Maybe with your kid.
“Jesus,” he muttered as he picked up the remote, flipped on the television to the news, and hoped to quiet the demons screaming in his head. He found a pizza in the freezer, turned on the oven and popped a beer. Who would want to kill Bobbi? Who would hate her enough to throw her in an occupied coffin and bury her alive? The same sicko who did it to Roberta Peters. So the killer wasn’t Jerome Marx. Unless he was cagey enough to kill another person in the same manner just as a decoy. But why go to all the trouble of burying the person alive? That was an act of rage…deep-seated hatred and premeditation. Then, there was the microphone. Whoever had killed them had listened to them die. Gotten his twisted rocks off by the sheer pan
ic he’d created.
“Bastard.”
The preheat button on the oven dinged. Reed tossed his frozen pizza, ice crystals and all, onto the rack, then walked back to the living area where he hoisted his laptop onto the desk. With a flick of a switch the computer hummed to life as he half listened to the television. A newscaster was summing up the basketball scores. The Miami Heat had lost, but Atlanta had pulled out a nail-biter. Reed scooted his desk chair closer and went directly to his E-mail where he had over thirty messages waiting for him.

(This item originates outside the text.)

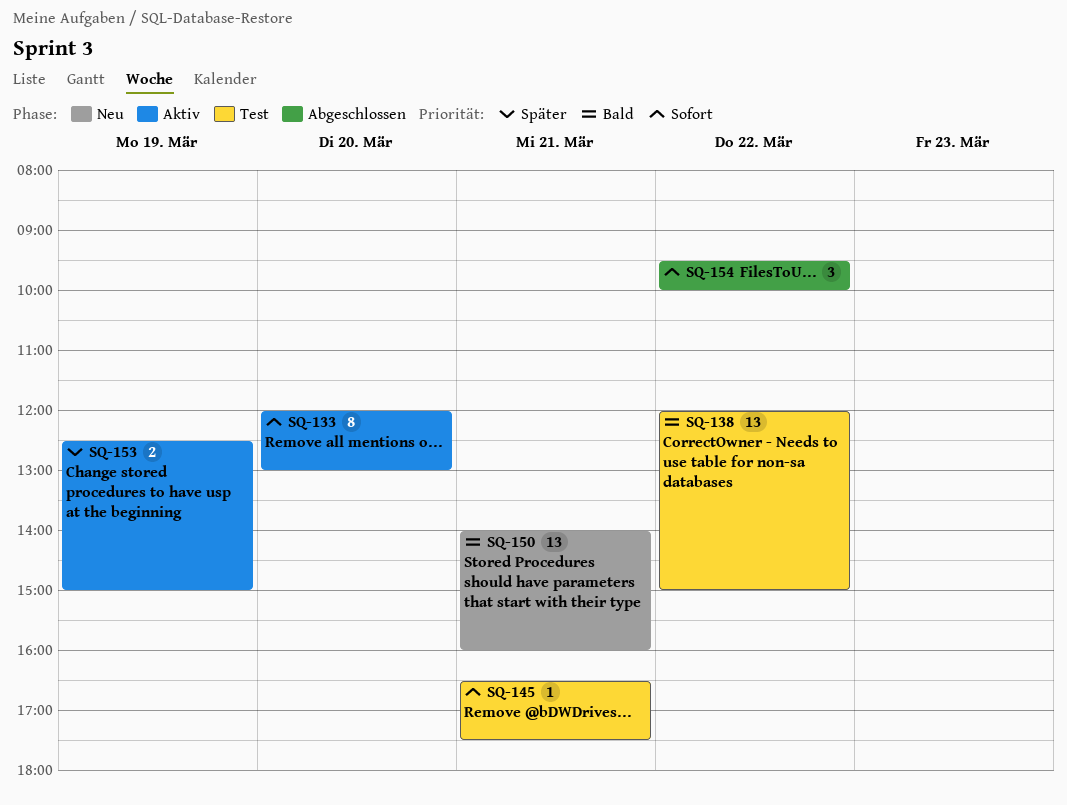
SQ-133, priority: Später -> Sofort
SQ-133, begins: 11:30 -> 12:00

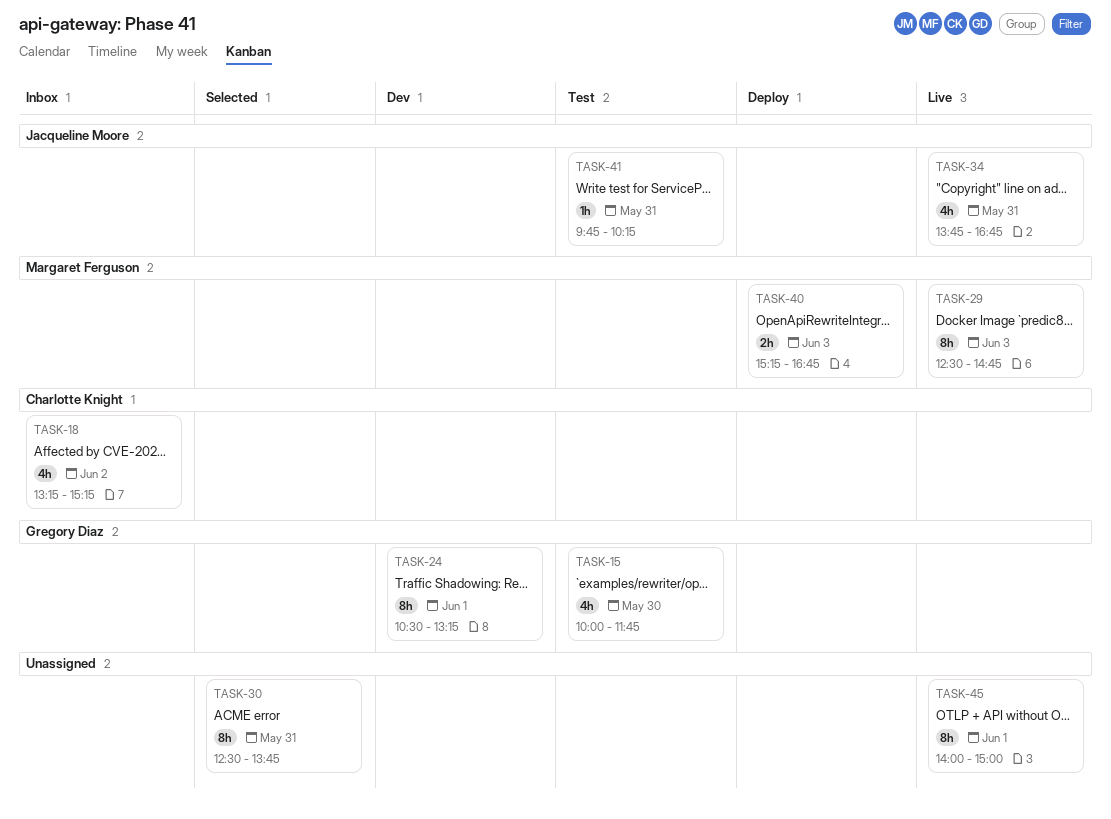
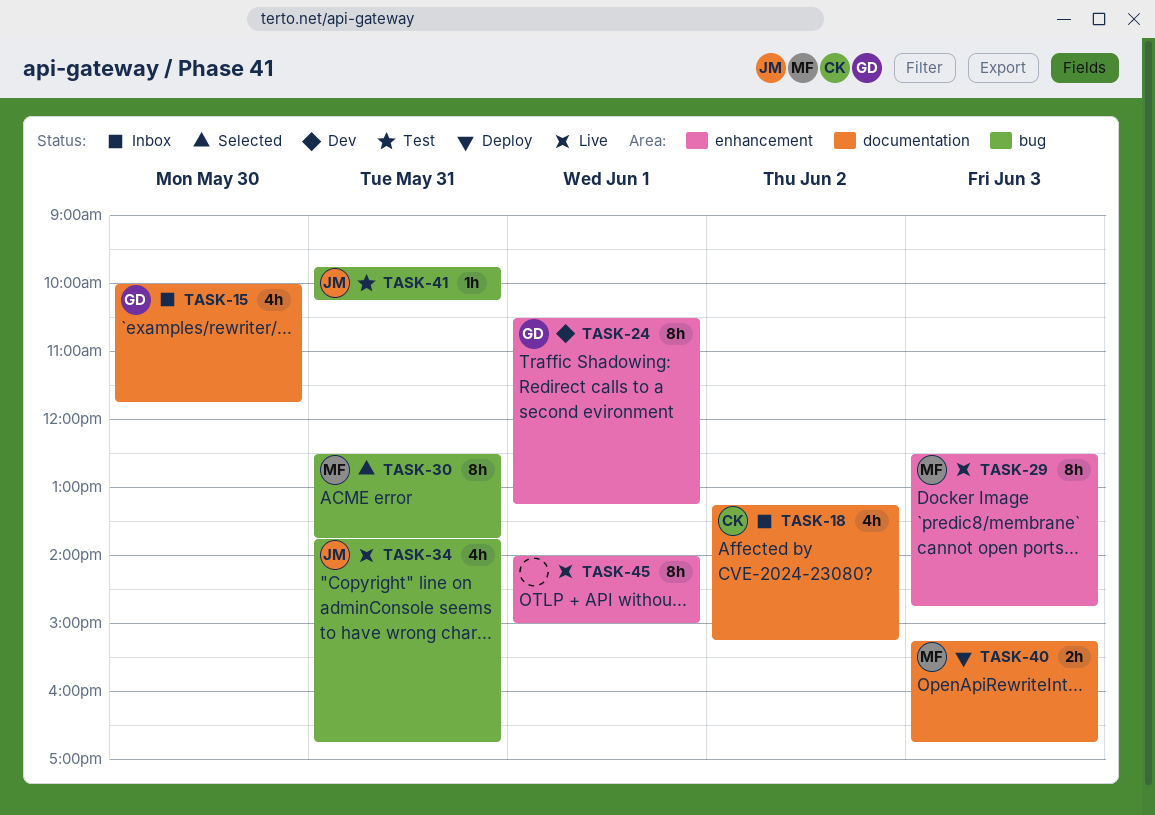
TASK-15, status: Test -> Inbox
TASK-30, owner: none -> Margaret Ferguson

Sifting through the spam and a couple of stale jokes that had been recycled a few times, he finished his beer and came to an E-mail with a subject line that read: GRAVE ROBBER ON A ROLL.
“What the hell?”
He clicked on the E-mail and read:
NOW, WE HAVE NUMBER FOUR.
ONE THIRD DONE,
WILL THERE BE MORE?
“Shit!” Reed hit the print button. The buzzer on the stove went off. An error message flashed and he realized he wasn’t hooked up to his printer. Quickly connecting the printer cable, he hit the print key just as weird, ghost-like images appeared. Photos of Barbara Jean Marx, Pauline Alexander, Thomas Massey and Roberta Peters. The pictures of the victims floated eerily over the screen, then turned to dust and skeletons before Reed’s eyes. “Holy shit.” His blood froze in his veins. One third done? Four victims already. Meaning there would be twelve total?
The printer began spewing out a page and Reed hurried into the kitchen, turned off the timer and the oven, then left the pizza. He was back at the computer in an instant, reading the pages, checking the E-mail address, knowing it was phony.
Twelve victims?
Why tell him? Why would the killer tip his hand? What did the four have in common and who were the remaining eight? How were they linked?
Jaw set, he responded to the E-mail.